(Dataset items)

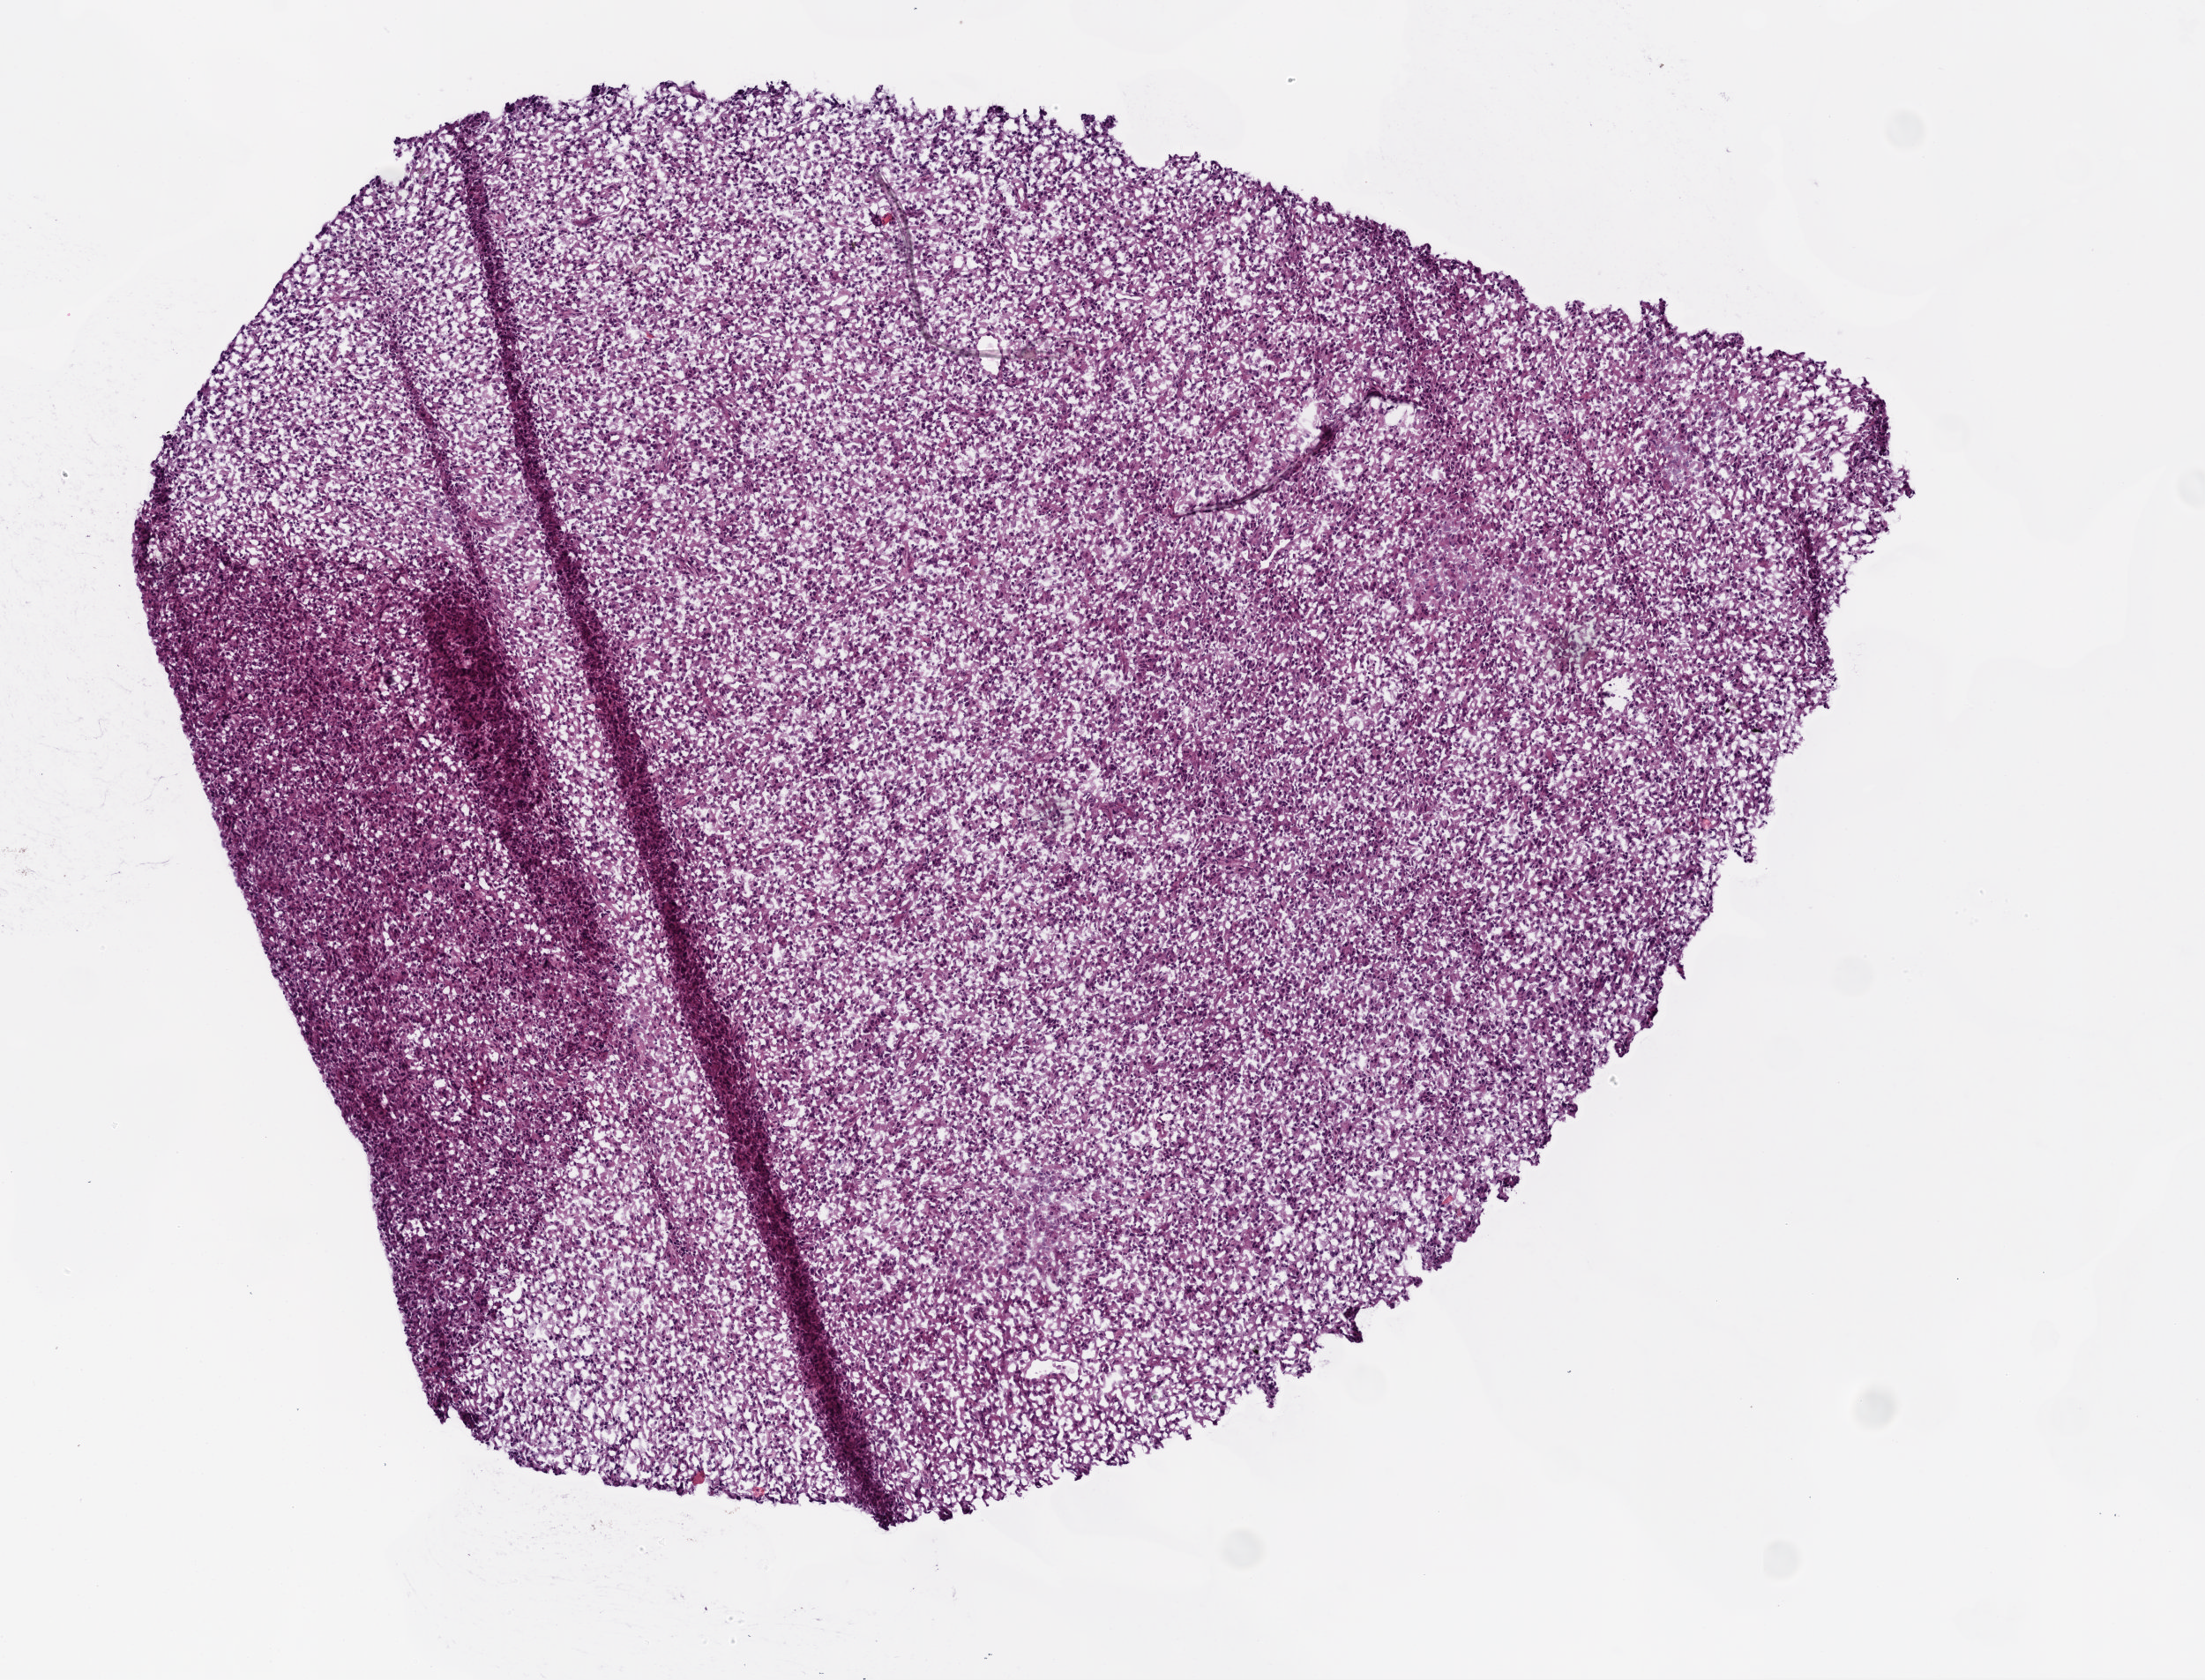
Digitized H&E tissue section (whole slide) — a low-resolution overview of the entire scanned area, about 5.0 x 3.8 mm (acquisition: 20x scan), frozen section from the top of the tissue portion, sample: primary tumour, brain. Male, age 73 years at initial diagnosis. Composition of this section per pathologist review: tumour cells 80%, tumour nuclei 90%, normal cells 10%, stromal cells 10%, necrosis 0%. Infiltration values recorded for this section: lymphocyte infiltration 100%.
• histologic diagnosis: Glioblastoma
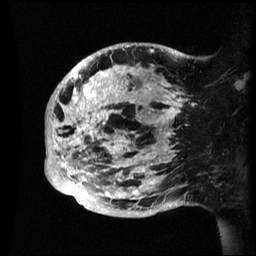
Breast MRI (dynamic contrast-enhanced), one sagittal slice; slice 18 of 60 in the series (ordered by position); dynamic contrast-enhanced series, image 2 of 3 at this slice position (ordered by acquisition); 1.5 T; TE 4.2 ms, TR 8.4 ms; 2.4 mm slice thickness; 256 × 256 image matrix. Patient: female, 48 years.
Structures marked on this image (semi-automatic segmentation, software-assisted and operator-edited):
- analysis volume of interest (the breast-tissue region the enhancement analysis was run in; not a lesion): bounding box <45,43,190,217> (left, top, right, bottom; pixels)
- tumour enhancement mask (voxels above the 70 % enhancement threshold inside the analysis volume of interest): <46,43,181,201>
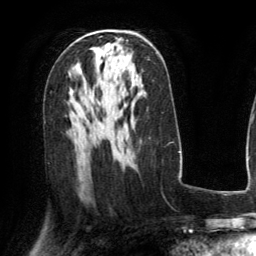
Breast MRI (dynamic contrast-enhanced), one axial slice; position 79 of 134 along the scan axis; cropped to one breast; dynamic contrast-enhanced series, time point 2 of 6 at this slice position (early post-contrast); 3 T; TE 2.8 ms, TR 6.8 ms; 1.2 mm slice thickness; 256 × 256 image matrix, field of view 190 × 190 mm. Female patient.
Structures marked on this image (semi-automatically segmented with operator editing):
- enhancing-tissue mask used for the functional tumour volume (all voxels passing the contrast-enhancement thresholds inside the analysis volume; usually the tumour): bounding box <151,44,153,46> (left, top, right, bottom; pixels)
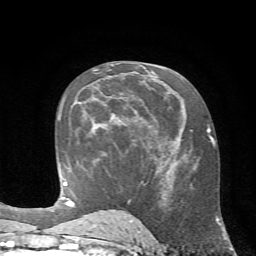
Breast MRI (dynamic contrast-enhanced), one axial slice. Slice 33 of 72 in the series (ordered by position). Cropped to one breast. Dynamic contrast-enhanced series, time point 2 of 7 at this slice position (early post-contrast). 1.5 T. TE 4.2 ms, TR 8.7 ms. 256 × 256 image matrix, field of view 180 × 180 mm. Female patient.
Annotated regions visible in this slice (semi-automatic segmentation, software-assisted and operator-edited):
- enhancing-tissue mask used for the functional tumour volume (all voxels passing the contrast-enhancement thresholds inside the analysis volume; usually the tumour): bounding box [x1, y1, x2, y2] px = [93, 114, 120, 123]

- **The problem**
Whenever the string "usually" turns up in a line of the data, copy that line.

- **Your response**
- enhancing-tissue mask used for the functional tumour volume (all voxels passing the contrast-enhancement thresholds inside the analysis volume; usually the tumour): bounding box <151,44,153,46> (left, top, right, bottom; pixels)
- enhancing-tissue mask used for the functional tumour volume (all voxels passing the contrast-enhancement thresholds inside the analysis volume; usually the tumour): bounding box [x1, y1, x2, y2] px = [93, 114, 120, 123]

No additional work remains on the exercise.